Belediye'de İşçi kıyımı

Nefo bayram geldi neyime, kan damlar yüreğime. 
Al bendende o kadar.
Nerde geçmişin musmutlu, heyecanlı bayramları.
Geçmişte be Nefo, geçmişte.
Yine de yüzünüzden gülümsemenin eksik olmadığı, dargınlıkların bittiği şeker tadında sohbetlerin olduğu bir bayram dilerim herkese…

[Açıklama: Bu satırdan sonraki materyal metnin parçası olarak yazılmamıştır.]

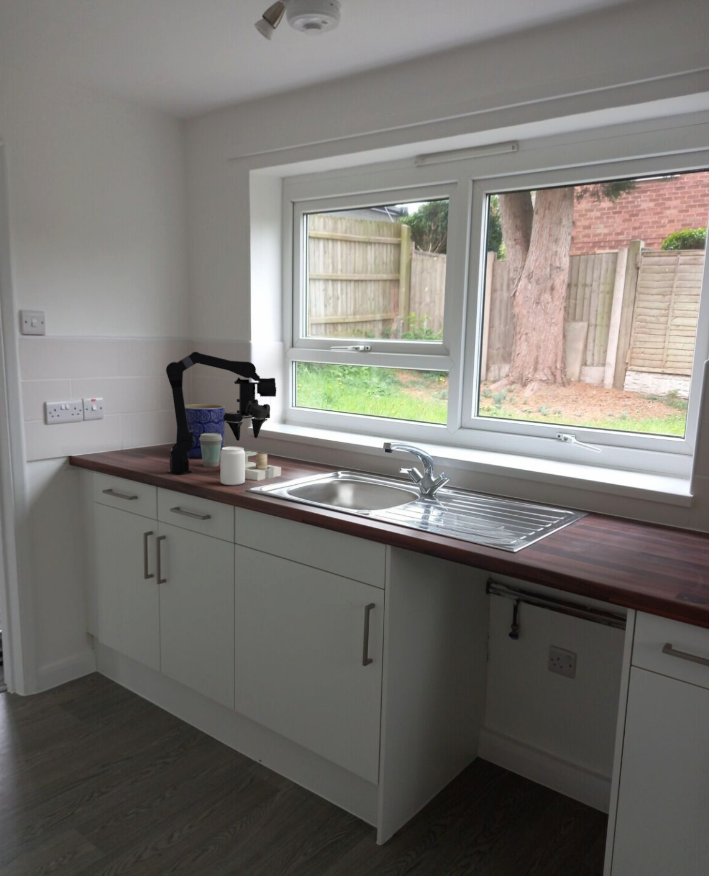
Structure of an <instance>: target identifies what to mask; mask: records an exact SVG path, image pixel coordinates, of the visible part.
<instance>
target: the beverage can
mask: <svg viewBox="0 0 709 876" xmlns="http://www.w3.org/2000/svg"><path fill="white" fill-rule="evenodd" d="M244 449H245V448H244V447H242V446H225V447H223V448H222V451H221V453H220V458H219V465H220V469H219V470H220V479H219V480H220V483H221V484H223V485H226V486H240V485H243V484H245V482H246V478H245V451H246V450H244Z"/></svg>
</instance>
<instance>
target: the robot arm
mask: <svg viewBox="0 0 709 876" xmlns="http://www.w3.org/2000/svg"><path fill="white" fill-rule="evenodd" d="M195 364H200V365H205V366H208V367H213V368H217V369H221V370H226V371H229V372H231V373H234V374H236V375H238V377H237V378H236V380H234V382H233V383H234V384H235V385H239V386H238V387H239V389H238V391H239V393H238V396H239V397H238V398H236V402H237V403H239V405H238V409H237V410H236V412H233V411H232V412H225V414H224V415H223V421H225V424H228V426H229V428H230V430H231V431H232V434H233V436H234V438H235V439H236V441H237V442H238V441H240V438H241V427H242V424H243V420H244V419H250V421H251V424H252V426H251V427H252V433H253V436H254V437H253V438H255V439H258V437H259V433H260V432H261V429H262V425H263V424H264V423H265V422H267V421H268V419H270V418H271V412H270V411H271V405H270V404H268V403H265V404H259V400H258V399H256V394H258V395H259V397H264V398H265V397H266V398H267V397H270V398H273V397H277V387H276V378H275V377H270V378H269V377H267V378H265V377H264V378H263V377H261V376H260V375H258V373H257V368H256V366H255V364H253V363H252V362H250V361H247V360H246V361H245V360H232V359H231V360H230V359H225V358H222V357H218V356H213V355H209V354H205V353H201V352H199V351H193V352H191V353H190V354H189V355H187V356H185V357H184V358H182V359H180V360H179V361H171V362H169V363H168V364H167V366H166V367H165V373H166V375H167V378H168V382H169V385H170V387H171V392H172V397H173V398H172V399H173V407H174V414H175V421H176V441H175V442H176V443H175V444H173V446H172V447H171V448H170V452H169V454H170V455H169V470H166V473H167V474H168V473H169V474H171V475H172V474H174V475H184V474H189V473H192V470H190V464H189V463H190V461H189V456H187V452H189V451H190V450H191V449H192V447H193V443H195V440H194V438H193V430H190V431H189V428H188V425H187V418H186V410H185V405H186V403H185V397H184V388H183V386H184V384H183V383H184V371H186V370H188V369H189V368H191V367H193V366H194V365H195ZM241 377H243V378H242V379H241ZM249 379H251V380H253V381H254V382H253V381H250V380H249Z"/></svg>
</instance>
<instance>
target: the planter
mask: <svg viewBox="0 0 709 876" xmlns="http://www.w3.org/2000/svg"><path fill="white" fill-rule="evenodd" d="M185 410H186V418H187V425H188V428H189V431H190V430H193V438H194V440H195V443H193V447H192V449H191V450H190V451H189V452H187V456H188V458H193V459H202V452H201V443H200V440H199V439H200V436H201V434H205V433H217V434H221V437H222V440H221V449H220V453H221V451H222V448H224V446H225V439H226V421H223V415H224V414H225V413H226V406H225V405H221V404H211V403H210V404H209V403H194V404H193V403H192V404H191V403H190V404H185Z"/></svg>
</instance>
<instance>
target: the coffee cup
mask: <svg viewBox="0 0 709 876" xmlns="http://www.w3.org/2000/svg"><path fill="white" fill-rule="evenodd" d="M199 440H200V443H201V452H202V458H201V459H202V466H203V467H206V468H215V467H219V465H220V449H221V440H222V437H221V434H217V433H205V434H201V436H200V439H199Z"/></svg>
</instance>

Bugün alışveriş yapıyorum. Fiatları karşılaştırıyorum yani tipik orta halli Türk insanı modundayım ve mağaza benim gibilerle dolu.
 Yanımda Suriyeli vatandaşlar ,3 sepet dolu. 12375.90 tuttu adam cebinde bir tomar çıkardı ;200 hepsi, aradan para düştü; 7 bilemediniz 10 tane, o ne 100 $ hepsi.
Sırada olanlar bir onlara baktık, bir birbirimize, birde kendi aldıklarımıza. 
Yorumu size bırakıyorum. 
*****************
Temcit pilavı gibi her seçim dönemi işçi kıyımı da işçi kıyımı… 
 Bu kadar işçinin yanındasınız; helal size.
Yanındasınız dimi?  Pek göremiyoruz da …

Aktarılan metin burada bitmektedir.